Each entry below is to be extracted exactly.

★ ★ ★ ★ ★ ★ ★

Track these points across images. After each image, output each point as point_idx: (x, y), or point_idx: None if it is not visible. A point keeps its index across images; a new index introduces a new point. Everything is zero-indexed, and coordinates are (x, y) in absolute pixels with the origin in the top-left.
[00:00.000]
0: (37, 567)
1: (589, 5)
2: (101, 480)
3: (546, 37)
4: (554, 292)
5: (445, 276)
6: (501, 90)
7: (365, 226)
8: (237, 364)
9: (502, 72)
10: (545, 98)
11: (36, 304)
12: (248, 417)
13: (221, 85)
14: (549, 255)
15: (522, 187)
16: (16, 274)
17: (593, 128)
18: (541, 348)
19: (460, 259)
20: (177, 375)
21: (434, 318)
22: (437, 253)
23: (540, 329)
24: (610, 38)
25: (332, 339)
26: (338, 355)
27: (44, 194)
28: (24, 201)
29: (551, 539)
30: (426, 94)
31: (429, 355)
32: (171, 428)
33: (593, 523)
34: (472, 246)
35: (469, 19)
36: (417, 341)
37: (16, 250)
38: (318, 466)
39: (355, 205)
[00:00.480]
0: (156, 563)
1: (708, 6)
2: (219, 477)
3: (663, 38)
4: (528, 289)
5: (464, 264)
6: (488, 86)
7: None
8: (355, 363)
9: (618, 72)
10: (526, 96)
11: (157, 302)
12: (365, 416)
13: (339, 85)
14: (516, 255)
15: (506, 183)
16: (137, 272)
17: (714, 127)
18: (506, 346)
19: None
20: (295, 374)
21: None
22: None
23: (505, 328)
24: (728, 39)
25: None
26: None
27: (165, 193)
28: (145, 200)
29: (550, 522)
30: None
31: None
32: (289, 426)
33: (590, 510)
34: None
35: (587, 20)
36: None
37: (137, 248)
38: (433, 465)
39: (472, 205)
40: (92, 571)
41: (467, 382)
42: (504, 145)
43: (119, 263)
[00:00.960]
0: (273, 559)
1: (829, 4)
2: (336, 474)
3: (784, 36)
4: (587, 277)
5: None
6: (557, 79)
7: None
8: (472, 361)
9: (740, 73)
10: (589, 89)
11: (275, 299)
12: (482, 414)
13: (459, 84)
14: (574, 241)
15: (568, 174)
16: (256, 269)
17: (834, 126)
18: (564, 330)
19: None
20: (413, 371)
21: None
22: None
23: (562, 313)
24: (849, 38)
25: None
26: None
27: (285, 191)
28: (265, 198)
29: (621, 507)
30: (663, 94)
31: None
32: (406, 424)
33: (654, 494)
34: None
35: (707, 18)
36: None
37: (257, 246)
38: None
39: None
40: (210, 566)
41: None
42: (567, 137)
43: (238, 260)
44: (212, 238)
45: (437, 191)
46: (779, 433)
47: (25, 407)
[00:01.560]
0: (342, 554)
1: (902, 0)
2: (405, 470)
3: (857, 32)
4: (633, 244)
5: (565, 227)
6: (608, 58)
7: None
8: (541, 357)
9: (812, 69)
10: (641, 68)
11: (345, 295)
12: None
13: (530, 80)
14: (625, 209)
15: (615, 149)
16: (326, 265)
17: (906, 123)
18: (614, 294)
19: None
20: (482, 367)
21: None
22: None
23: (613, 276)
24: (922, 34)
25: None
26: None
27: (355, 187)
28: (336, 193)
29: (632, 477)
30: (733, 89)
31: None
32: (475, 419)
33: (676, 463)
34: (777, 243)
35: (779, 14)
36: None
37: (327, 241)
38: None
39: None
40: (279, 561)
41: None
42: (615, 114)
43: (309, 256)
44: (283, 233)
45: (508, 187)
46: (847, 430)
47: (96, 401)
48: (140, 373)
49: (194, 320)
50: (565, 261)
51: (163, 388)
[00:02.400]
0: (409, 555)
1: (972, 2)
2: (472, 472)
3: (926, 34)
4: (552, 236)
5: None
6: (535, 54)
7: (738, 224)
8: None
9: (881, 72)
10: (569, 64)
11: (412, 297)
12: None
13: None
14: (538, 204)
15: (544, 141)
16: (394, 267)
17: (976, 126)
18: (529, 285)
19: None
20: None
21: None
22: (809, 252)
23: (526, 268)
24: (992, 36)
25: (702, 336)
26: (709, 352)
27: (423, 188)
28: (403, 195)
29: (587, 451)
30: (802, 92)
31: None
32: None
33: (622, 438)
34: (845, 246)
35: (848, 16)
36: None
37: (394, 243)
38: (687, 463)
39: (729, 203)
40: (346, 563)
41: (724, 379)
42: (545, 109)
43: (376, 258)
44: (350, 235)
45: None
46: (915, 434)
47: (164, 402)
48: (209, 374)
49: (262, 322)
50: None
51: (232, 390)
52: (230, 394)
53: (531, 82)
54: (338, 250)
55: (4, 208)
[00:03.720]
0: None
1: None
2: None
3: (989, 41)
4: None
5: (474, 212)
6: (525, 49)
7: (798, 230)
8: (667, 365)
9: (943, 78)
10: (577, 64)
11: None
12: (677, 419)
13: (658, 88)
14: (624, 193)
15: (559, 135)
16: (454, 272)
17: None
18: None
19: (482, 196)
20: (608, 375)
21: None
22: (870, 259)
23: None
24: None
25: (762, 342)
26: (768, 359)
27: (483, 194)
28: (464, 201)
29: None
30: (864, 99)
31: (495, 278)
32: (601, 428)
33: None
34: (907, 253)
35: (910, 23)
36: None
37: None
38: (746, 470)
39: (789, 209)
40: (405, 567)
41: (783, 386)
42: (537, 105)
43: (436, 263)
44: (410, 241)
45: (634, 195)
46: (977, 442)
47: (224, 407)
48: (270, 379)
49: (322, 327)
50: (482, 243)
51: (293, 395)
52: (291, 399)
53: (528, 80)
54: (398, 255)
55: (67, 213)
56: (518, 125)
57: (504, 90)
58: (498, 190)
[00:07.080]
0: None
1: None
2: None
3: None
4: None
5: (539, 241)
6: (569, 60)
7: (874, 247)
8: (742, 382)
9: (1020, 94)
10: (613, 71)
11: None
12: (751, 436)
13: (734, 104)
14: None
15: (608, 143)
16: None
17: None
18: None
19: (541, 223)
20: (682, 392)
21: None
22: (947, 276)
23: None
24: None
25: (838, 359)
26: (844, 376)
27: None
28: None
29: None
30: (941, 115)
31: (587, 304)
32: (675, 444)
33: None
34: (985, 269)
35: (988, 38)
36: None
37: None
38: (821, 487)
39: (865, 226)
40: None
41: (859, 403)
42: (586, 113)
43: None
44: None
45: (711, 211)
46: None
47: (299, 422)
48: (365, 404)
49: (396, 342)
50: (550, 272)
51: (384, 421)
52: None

★ ★ ★ ★ ★ ★ ★

▶ ANSWER SPACE:
Track these points across images. After each image, output each point as point_idx: (x, y), or point_idx: None if it is not visible. A point keeps its index across images; a new index introduces a new point. Everything is zero-indexed, and coordinates are (x, y) in absolute pixels with the origin in the top-left.
[00:00.000]
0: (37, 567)
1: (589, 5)
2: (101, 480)
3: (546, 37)
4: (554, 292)
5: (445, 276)
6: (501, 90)
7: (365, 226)
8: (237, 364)
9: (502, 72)
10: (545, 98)
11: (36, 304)
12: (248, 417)
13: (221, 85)
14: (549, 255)
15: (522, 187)
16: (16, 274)
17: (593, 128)
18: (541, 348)
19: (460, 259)
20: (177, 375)
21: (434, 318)
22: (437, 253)
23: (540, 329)
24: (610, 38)
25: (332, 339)
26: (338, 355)
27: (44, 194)
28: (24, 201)
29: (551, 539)
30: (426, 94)
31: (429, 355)
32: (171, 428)
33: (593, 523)
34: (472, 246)
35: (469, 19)
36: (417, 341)
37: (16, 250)
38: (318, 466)
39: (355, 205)
[00:00.480]
0: (156, 563)
1: (708, 6)
2: (219, 477)
3: (663, 38)
4: (528, 289)
5: (464, 264)
6: (488, 86)
7: None
8: (355, 363)
9: (618, 72)
10: (526, 96)
11: (157, 302)
12: (365, 416)
13: (339, 85)
14: (516, 255)
15: (506, 183)
16: (137, 272)
17: (714, 127)
18: (506, 346)
19: None
20: (295, 374)
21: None
22: None
23: (505, 328)
24: (728, 39)
25: None
26: None
27: (165, 193)
28: (145, 200)
29: (550, 522)
30: None
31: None
32: (289, 426)
33: (590, 510)
34: None
35: (587, 20)
36: None
37: (137, 248)
38: (433, 465)
39: (472, 205)
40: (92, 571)
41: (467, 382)
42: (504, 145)
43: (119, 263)
[00:00.960]
0: (273, 559)
1: (829, 4)
2: (336, 474)
3: (784, 36)
4: (587, 277)
5: None
6: (557, 79)
7: None
8: (472, 361)
9: (740, 73)
10: (589, 89)
11: (275, 299)
12: (482, 414)
13: (459, 84)
14: (574, 241)
15: (568, 174)
16: (256, 269)
17: (834, 126)
18: (564, 330)
19: None
20: (413, 371)
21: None
22: None
23: (562, 313)
24: (849, 38)
25: None
26: None
27: (285, 191)
28: (265, 198)
29: (621, 507)
30: (663, 94)
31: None
32: (406, 424)
33: (654, 494)
34: None
35: (707, 18)
36: None
37: (257, 246)
38: None
39: None
40: (210, 566)
41: None
42: (567, 137)
43: (238, 260)
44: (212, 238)
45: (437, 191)
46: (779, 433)
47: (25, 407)
[00:01.560]
0: (342, 554)
1: (902, 0)
2: (405, 470)
3: (857, 32)
4: (633, 244)
5: (565, 227)
6: (608, 58)
7: None
8: (541, 357)
9: (812, 69)
10: (641, 68)
11: (345, 295)
12: None
13: (530, 80)
14: (625, 209)
15: (615, 149)
16: (326, 265)
17: (906, 123)
18: (614, 294)
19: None
20: (482, 367)
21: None
22: None
23: (613, 276)
24: (922, 34)
25: None
26: None
27: (355, 187)
28: (336, 193)
29: (632, 477)
30: (733, 89)
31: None
32: (475, 419)
33: (676, 463)
34: (777, 243)
35: (779, 14)
36: None
37: (327, 241)
38: None
39: None
40: (279, 561)
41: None
42: (615, 114)
43: (309, 256)
44: (283, 233)
45: (508, 187)
46: (847, 430)
47: (96, 401)
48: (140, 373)
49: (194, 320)
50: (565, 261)
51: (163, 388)
[00:02.400]
0: (409, 555)
1: (972, 2)
2: (472, 472)
3: (926, 34)
4: (552, 236)
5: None
6: (535, 54)
7: (738, 224)
8: None
9: (881, 72)
10: (569, 64)
11: (412, 297)
12: None
13: None
14: (538, 204)
15: (544, 141)
16: (394, 267)
17: (976, 126)
18: (529, 285)
19: None
20: None
21: None
22: (809, 252)
23: (526, 268)
24: (992, 36)
25: (702, 336)
26: (709, 352)
27: (423, 188)
28: (403, 195)
29: (587, 451)
30: (802, 92)
31: None
32: None
33: (622, 438)
34: (845, 246)
35: (848, 16)
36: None
37: (394, 243)
38: (687, 463)
39: (729, 203)
40: (346, 563)
41: (724, 379)
42: (545, 109)
43: (376, 258)
44: (350, 235)
45: None
46: (915, 434)
47: (164, 402)
48: (209, 374)
49: (262, 322)
50: None
51: (232, 390)
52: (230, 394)
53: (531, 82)
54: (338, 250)
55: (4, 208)
[00:03.720]
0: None
1: None
2: None
3: (989, 41)
4: None
5: (474, 212)
6: (525, 49)
7: (798, 230)
8: (667, 365)
9: (943, 78)
10: (577, 64)
11: None
12: (677, 419)
13: (658, 88)
14: (624, 193)
15: (559, 135)
16: (454, 272)
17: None
18: None
19: (482, 196)
20: (608, 375)
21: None
22: (870, 259)
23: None
24: None
25: (762, 342)
26: (768, 359)
27: (483, 194)
28: (464, 201)
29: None
30: (864, 99)
31: (495, 278)
32: (601, 428)
33: None
34: (907, 253)
35: (910, 23)
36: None
37: None
38: (746, 470)
39: (789, 209)
40: (405, 567)
41: (783, 386)
42: (537, 105)
43: (436, 263)
44: (410, 241)
45: (634, 195)
46: (977, 442)
47: (224, 407)
48: (270, 379)
49: (322, 327)
50: (482, 243)
51: (293, 395)
52: (291, 399)
53: (528, 80)
54: (398, 255)
55: (67, 213)
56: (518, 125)
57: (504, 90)
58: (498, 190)
[00:07.080]
0: None
1: None
2: None
3: None
4: None
5: (539, 241)
6: (569, 60)
7: (874, 247)
8: (742, 382)
9: (1020, 94)
10: (613, 71)
11: None
12: (751, 436)
13: (734, 104)
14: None
15: (608, 143)
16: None
17: None
18: None
19: (541, 223)
20: (682, 392)
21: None
22: (947, 276)
23: None
24: None
25: (838, 359)
26: (844, 376)
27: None
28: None
29: None
30: (941, 115)
31: (587, 304)
32: (675, 444)
33: None
34: (985, 269)
35: (988, 38)
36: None
37: None
38: (821, 487)
39: (865, 226)
40: None
41: (859, 403)
42: (586, 113)
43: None
44: None
45: (711, 211)
46: None
47: (299, 422)
48: (365, 404)
49: (396, 342)
50: (550, 272)
51: (384, 421)
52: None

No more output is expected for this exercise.